High precision quantum control of single donor spins in silicon

TL;DR

This paper demonstrates highly precise quantum control of single donor spins in silicon by accurately modeling the Stark effect, aligning theory with experiments, and highlighting interface effects crucial for quantum computing.

Contribution

The work provides the most sensitive comparison between theoretical models and experimental data for single donor spin control in silicon, using advanced tight-binding calculations.

Findings

Quadratic Stark coefficient matches experimental results closely.

Linear Stark effect is significant near interfaces.

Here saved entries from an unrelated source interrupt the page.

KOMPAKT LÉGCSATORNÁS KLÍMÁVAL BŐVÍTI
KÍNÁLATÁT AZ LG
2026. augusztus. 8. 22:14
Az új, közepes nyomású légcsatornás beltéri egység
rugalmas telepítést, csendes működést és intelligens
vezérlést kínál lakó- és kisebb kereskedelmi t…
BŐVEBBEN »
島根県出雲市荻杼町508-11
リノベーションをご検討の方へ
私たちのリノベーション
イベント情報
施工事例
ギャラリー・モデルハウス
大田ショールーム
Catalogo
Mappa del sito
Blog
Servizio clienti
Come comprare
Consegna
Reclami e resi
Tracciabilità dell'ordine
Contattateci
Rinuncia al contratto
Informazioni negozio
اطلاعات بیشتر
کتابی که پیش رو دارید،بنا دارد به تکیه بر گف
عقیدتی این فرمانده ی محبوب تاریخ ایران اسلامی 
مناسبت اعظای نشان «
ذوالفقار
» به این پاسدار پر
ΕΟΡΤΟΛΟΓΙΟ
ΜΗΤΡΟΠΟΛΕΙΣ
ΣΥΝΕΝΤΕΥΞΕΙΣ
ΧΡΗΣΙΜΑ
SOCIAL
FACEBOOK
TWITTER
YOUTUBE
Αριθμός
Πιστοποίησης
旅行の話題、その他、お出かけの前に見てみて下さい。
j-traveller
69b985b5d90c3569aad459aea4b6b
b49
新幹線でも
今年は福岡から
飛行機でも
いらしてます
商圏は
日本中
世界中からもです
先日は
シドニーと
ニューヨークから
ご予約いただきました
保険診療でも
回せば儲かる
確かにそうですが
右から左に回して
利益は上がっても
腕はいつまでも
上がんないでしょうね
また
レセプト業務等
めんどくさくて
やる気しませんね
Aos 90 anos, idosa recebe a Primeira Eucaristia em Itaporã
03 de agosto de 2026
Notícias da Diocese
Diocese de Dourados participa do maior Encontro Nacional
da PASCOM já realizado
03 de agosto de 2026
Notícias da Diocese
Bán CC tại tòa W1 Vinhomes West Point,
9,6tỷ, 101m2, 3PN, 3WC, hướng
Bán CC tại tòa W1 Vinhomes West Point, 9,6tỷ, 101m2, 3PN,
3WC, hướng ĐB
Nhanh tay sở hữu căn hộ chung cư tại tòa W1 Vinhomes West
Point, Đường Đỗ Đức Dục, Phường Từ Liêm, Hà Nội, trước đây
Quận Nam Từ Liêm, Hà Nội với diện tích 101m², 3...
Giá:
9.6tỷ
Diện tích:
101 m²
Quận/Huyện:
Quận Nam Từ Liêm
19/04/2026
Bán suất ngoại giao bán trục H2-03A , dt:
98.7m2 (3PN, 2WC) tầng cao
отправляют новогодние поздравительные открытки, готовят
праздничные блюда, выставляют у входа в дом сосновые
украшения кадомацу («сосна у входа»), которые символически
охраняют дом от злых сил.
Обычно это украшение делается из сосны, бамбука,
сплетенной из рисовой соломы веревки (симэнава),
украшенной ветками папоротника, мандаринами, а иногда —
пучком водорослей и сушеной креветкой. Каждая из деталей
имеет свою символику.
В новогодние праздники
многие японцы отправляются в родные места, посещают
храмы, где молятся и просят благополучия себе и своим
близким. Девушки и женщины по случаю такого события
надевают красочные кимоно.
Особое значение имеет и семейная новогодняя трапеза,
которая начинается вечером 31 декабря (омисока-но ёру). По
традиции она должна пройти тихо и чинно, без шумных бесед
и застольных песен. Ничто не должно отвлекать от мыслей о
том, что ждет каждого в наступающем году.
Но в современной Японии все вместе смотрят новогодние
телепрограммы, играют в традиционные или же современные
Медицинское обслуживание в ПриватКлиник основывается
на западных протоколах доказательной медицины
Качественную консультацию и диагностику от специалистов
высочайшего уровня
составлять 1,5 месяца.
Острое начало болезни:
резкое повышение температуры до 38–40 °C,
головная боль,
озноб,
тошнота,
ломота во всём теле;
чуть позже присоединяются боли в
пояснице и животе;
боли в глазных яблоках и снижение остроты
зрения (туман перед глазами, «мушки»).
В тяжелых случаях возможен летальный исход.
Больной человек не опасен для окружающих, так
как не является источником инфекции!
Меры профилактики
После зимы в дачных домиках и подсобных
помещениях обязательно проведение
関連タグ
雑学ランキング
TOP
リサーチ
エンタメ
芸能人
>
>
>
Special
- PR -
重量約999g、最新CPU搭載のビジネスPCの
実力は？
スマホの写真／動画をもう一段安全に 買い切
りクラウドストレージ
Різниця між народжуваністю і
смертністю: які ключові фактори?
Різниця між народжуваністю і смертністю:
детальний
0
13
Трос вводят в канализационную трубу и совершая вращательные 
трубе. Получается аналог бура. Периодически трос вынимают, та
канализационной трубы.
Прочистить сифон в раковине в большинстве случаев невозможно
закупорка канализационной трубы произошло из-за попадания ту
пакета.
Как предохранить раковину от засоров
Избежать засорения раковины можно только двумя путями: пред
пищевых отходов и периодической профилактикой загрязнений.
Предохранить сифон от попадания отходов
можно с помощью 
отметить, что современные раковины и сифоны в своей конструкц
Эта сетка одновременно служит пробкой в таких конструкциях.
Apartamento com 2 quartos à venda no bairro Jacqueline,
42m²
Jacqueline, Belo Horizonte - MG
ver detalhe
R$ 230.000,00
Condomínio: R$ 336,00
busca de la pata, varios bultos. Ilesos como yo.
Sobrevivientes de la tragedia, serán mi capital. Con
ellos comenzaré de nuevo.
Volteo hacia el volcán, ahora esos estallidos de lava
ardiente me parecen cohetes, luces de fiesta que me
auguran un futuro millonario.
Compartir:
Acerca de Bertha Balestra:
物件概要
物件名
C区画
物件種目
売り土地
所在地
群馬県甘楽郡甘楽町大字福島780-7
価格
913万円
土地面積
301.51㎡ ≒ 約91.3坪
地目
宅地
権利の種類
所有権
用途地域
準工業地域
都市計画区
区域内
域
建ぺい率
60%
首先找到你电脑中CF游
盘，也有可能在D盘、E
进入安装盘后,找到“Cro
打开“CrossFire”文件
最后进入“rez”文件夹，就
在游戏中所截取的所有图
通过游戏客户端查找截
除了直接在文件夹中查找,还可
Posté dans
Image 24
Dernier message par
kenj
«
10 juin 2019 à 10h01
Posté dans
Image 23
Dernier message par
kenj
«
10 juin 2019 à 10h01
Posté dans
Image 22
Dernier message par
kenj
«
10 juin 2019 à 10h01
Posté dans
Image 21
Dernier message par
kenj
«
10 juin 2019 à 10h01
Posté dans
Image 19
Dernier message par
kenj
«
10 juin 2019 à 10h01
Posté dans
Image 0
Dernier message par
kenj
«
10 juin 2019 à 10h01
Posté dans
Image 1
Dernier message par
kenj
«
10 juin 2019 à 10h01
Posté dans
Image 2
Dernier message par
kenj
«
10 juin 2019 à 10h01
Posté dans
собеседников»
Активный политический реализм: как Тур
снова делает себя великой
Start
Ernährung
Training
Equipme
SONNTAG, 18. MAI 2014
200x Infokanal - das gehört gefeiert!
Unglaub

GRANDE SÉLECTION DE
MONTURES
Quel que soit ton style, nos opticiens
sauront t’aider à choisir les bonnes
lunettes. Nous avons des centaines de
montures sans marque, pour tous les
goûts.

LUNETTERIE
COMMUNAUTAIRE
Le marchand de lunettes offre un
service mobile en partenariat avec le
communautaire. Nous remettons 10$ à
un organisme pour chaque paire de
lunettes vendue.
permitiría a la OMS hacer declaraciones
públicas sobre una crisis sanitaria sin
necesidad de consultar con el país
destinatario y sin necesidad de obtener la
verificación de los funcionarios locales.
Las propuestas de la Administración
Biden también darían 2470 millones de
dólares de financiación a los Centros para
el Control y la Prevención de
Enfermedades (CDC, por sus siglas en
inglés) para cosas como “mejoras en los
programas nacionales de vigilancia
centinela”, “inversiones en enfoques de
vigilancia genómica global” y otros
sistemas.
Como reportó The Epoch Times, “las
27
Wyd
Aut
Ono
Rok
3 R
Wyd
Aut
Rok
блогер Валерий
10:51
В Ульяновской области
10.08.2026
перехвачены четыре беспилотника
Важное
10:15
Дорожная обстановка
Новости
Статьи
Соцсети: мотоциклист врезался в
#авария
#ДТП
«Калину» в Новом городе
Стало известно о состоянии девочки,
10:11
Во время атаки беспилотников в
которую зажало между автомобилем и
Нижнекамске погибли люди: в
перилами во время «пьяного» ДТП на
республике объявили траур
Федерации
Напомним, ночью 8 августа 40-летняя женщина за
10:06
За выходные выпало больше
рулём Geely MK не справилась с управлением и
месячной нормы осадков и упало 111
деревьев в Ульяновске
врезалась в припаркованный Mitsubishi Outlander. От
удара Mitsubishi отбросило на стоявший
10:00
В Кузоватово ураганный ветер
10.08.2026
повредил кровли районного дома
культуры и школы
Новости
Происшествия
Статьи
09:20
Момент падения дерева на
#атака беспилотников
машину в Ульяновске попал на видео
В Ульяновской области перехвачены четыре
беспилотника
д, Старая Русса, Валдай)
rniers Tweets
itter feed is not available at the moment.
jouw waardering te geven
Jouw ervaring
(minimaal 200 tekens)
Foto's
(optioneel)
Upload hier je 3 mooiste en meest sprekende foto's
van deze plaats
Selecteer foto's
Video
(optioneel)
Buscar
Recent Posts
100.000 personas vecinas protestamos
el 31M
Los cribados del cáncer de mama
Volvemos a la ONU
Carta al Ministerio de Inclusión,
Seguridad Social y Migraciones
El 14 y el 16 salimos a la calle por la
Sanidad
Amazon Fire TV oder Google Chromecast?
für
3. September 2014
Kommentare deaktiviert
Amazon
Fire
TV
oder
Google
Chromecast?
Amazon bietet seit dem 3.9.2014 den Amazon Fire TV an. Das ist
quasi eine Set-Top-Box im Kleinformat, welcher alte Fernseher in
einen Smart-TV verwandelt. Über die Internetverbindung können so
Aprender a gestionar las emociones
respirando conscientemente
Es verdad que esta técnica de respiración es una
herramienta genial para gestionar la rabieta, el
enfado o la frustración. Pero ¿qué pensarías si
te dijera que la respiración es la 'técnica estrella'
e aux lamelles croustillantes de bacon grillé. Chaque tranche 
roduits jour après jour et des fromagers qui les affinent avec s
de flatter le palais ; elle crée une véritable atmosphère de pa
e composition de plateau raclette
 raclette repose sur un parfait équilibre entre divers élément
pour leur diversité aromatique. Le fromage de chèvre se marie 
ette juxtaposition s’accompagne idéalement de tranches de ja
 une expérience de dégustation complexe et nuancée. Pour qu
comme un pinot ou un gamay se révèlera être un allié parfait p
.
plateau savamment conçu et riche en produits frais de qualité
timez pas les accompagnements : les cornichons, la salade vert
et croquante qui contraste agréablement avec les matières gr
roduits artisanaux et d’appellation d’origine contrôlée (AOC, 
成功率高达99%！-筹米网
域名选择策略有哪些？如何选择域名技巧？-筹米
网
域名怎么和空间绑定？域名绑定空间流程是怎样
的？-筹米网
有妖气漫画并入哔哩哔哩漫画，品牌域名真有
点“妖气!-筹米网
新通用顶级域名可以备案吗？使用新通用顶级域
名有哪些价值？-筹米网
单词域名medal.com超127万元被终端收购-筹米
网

Quadratic Stark effect dominates far from interfaces.

Abstract

The Stark shift of the hyperfine coupling constant is investigated for a P donor in Si far below the ionization regime in the presence of interfaces using Tight-binding and Band Minima Basis approaches and compared to the recent precision measurements. The TB electronic structure calculations included over 3 million atoms. In contrast to previous effective mass based results, the quadratic Stark coefficient obtained from both theories agrees closely with the experiments. This work represents the most sensitive and precise comparison between theory and experiment for single donor spin control. It is also shown that there is a significant linear Stark effect for an impurity near the interface, whereas, far from the interface, the quadratic Stark effect dominates. Such precise control of single donor spin states is required particularly in quantum computing applications of single donor electronics, which forms the driving motivation of this work.